I should be working right now. Money is, afterall, the only thing it seems one needs to get by in this world. But I’m distracted and have a million and one things battling inside my head. So much that I want to say and do.
Yet I sit here, fingers poised over the keyboard, unable to find the words or put them together in a way that makes sense. Another million thoughts start whizzing around. The anxiety stifles output.
I’m so tired of anxious thoughts. So tired of questioning myself at every moment of every day. So tired of always feeling like nothing I do is good enough for anyone. So tired of feeling worried, ashamed, scared.
Just so damn TIRED in general.
I press on and on and on. I think about whether the issue is anxiety or depression. About whether things will ever change.
So this morning I’m just throwing up three little bitty steps that could help myself get back on task – and stay there long enough to be productive at something — anything.
- Envision the end goal.

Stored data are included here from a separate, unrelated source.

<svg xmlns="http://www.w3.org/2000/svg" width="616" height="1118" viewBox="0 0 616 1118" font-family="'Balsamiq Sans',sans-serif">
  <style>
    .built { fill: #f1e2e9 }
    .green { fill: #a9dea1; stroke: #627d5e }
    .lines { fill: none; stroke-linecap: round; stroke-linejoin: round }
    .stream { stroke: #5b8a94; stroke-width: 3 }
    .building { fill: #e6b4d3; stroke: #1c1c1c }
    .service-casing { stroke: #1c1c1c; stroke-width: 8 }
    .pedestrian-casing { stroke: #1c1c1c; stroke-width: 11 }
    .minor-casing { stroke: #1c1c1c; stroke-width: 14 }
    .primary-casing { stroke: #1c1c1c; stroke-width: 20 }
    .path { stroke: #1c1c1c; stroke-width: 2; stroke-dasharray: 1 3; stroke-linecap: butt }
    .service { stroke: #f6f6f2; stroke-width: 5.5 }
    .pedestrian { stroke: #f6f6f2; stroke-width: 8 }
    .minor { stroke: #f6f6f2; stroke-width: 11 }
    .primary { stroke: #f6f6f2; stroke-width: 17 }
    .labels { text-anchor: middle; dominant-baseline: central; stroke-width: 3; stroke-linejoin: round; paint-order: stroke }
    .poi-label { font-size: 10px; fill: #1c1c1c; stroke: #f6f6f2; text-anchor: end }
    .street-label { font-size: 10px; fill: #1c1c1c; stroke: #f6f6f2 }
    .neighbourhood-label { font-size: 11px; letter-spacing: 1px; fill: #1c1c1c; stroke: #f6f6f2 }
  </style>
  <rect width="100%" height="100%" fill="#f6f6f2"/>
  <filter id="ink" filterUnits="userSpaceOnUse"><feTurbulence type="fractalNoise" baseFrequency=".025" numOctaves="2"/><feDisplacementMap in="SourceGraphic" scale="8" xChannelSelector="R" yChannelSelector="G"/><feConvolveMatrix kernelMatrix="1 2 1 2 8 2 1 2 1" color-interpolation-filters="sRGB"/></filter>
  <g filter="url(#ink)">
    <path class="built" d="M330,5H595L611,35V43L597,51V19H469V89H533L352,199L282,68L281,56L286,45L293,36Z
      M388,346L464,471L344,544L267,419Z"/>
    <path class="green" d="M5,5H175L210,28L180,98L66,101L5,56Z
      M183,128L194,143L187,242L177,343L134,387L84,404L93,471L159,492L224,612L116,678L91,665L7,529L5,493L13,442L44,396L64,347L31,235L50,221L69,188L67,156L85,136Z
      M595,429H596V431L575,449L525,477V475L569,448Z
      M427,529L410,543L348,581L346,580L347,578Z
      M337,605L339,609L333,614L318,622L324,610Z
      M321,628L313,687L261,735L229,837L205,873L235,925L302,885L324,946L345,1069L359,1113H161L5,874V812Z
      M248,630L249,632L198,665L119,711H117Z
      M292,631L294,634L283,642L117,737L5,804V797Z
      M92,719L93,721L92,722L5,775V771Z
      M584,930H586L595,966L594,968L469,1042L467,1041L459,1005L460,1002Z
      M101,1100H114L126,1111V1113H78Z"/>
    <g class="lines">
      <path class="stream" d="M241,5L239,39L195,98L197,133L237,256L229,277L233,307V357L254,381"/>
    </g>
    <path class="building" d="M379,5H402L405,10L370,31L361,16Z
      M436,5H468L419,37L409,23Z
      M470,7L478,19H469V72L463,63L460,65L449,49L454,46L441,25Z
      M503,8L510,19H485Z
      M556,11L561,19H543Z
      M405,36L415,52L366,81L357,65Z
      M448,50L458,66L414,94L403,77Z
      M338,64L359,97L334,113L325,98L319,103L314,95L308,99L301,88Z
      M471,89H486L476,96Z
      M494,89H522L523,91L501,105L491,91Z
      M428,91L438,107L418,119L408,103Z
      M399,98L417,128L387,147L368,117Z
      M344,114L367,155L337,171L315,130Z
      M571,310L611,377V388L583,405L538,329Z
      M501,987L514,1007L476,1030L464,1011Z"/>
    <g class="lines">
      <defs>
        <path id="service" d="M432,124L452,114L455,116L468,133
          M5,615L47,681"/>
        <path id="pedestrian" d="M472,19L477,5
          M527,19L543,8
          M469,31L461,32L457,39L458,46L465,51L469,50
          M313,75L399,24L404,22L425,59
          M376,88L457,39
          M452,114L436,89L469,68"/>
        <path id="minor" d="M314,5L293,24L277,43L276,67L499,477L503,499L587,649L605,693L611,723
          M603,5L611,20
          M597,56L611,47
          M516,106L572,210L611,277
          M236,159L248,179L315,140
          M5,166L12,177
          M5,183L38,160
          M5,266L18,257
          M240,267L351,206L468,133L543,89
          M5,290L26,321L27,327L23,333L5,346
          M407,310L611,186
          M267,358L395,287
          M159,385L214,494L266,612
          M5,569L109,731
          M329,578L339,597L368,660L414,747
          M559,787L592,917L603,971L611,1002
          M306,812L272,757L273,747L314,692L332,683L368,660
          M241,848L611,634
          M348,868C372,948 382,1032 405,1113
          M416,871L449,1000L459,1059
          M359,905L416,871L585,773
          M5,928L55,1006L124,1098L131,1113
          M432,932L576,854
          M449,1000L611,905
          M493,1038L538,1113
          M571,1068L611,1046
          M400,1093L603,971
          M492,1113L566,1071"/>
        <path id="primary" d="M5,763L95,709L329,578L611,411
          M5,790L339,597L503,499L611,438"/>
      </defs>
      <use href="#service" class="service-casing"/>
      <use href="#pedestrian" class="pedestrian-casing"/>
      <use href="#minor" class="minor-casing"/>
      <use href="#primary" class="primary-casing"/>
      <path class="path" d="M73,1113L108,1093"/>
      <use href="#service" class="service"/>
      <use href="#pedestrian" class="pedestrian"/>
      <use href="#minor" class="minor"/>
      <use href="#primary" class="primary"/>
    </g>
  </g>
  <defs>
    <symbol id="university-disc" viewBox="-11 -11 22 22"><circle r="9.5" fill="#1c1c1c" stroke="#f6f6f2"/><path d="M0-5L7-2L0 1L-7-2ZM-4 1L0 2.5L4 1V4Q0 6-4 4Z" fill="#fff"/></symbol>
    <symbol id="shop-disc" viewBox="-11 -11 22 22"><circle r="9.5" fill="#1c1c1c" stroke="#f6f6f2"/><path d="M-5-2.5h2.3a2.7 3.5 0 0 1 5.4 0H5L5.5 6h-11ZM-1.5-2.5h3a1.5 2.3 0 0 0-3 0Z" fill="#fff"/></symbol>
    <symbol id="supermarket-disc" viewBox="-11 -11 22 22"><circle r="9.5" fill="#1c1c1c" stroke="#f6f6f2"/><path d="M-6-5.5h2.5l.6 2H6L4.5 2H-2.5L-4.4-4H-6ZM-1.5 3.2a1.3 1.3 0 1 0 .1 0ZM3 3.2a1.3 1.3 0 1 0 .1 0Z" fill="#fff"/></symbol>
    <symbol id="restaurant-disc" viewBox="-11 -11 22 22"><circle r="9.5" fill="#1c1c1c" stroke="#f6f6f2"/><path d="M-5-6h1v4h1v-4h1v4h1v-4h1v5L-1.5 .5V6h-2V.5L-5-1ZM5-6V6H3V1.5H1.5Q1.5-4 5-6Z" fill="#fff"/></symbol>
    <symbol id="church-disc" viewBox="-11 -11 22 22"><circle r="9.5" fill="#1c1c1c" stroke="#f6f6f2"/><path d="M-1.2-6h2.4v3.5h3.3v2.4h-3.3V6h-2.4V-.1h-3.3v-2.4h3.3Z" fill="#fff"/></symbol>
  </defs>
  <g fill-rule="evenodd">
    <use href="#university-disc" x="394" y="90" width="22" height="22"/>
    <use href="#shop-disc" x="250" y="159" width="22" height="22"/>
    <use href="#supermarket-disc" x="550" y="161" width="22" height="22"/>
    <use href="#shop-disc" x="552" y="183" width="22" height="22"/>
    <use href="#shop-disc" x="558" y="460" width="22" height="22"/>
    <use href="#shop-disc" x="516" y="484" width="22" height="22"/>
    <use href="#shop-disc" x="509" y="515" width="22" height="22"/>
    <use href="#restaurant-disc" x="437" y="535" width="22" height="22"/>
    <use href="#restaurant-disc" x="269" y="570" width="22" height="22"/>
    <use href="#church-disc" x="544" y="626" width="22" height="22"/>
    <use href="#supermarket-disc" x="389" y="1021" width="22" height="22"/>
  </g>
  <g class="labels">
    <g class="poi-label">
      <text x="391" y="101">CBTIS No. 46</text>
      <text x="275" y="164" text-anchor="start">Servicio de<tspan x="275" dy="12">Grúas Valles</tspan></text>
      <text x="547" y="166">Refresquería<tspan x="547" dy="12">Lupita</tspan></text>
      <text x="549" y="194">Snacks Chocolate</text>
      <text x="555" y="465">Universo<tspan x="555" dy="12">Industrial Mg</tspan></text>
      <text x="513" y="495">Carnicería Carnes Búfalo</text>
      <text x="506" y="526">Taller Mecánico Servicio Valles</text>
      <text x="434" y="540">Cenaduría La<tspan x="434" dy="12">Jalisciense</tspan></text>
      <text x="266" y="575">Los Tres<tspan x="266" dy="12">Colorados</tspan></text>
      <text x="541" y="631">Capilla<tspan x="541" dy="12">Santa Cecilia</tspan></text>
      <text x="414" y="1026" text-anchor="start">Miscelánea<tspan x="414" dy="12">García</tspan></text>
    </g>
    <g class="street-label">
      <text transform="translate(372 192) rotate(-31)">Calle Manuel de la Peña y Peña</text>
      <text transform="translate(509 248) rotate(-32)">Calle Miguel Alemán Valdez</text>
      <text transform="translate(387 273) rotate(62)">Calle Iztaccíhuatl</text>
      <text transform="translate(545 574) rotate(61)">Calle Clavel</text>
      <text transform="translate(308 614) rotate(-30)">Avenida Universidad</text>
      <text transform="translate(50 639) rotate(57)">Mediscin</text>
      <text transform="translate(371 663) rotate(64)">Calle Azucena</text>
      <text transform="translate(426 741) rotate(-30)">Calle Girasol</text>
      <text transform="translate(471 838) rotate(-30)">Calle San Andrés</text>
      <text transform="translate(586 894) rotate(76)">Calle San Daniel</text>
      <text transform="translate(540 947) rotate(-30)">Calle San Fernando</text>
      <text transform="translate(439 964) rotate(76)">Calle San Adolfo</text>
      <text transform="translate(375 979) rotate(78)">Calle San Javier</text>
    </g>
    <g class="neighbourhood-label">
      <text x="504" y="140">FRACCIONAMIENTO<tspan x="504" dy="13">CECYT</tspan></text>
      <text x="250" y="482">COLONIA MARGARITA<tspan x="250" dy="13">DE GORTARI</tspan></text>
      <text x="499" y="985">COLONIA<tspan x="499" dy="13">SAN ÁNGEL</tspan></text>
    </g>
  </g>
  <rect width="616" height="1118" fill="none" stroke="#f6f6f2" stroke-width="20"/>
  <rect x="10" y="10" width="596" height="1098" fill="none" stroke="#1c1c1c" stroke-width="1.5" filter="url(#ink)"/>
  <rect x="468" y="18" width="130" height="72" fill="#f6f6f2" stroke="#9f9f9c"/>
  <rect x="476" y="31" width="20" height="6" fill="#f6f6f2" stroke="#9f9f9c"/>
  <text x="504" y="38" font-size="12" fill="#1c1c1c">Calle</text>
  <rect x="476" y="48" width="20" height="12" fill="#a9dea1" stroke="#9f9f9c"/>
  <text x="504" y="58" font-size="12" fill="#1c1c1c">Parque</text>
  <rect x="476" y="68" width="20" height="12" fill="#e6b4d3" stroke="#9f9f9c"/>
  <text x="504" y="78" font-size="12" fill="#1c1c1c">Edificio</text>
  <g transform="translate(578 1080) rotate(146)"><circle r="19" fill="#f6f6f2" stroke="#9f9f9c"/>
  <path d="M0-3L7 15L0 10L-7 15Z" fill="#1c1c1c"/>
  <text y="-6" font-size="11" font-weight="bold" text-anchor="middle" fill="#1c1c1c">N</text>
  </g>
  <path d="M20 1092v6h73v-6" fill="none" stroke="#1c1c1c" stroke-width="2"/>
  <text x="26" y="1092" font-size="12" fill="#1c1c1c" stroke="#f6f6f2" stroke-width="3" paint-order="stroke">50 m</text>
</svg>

Today, I keep reminding myself that monies earned today will benefit December – a holiday month and a month I was hoping to be able to take a short vacation to a beach somewhere to recharge. I love beaches. I love ocean waves. I love the sounds of the beach, the smells of the beach, the feel of the sand beneath my feet… it’s cleansing and freeing. (The problem with this is it sort of also adds pressure to the urgency of getting it done but….)
- Break it up. I know I need eight hours today, but I don’t have to do all eight in one long stretch. What if I try for one or two? Take a short break and build myself up to do it again? That could work.
- Breathe and re-center. It’s so hard to clear my head… I’m going to have to do a lot of breathing. Maybe I’ll start with a focus flash screen or a short meditation – I do have a few on my YouTube list.
How about you? What are some things you do to get on task and/or stay on task? I’d love some more ideas!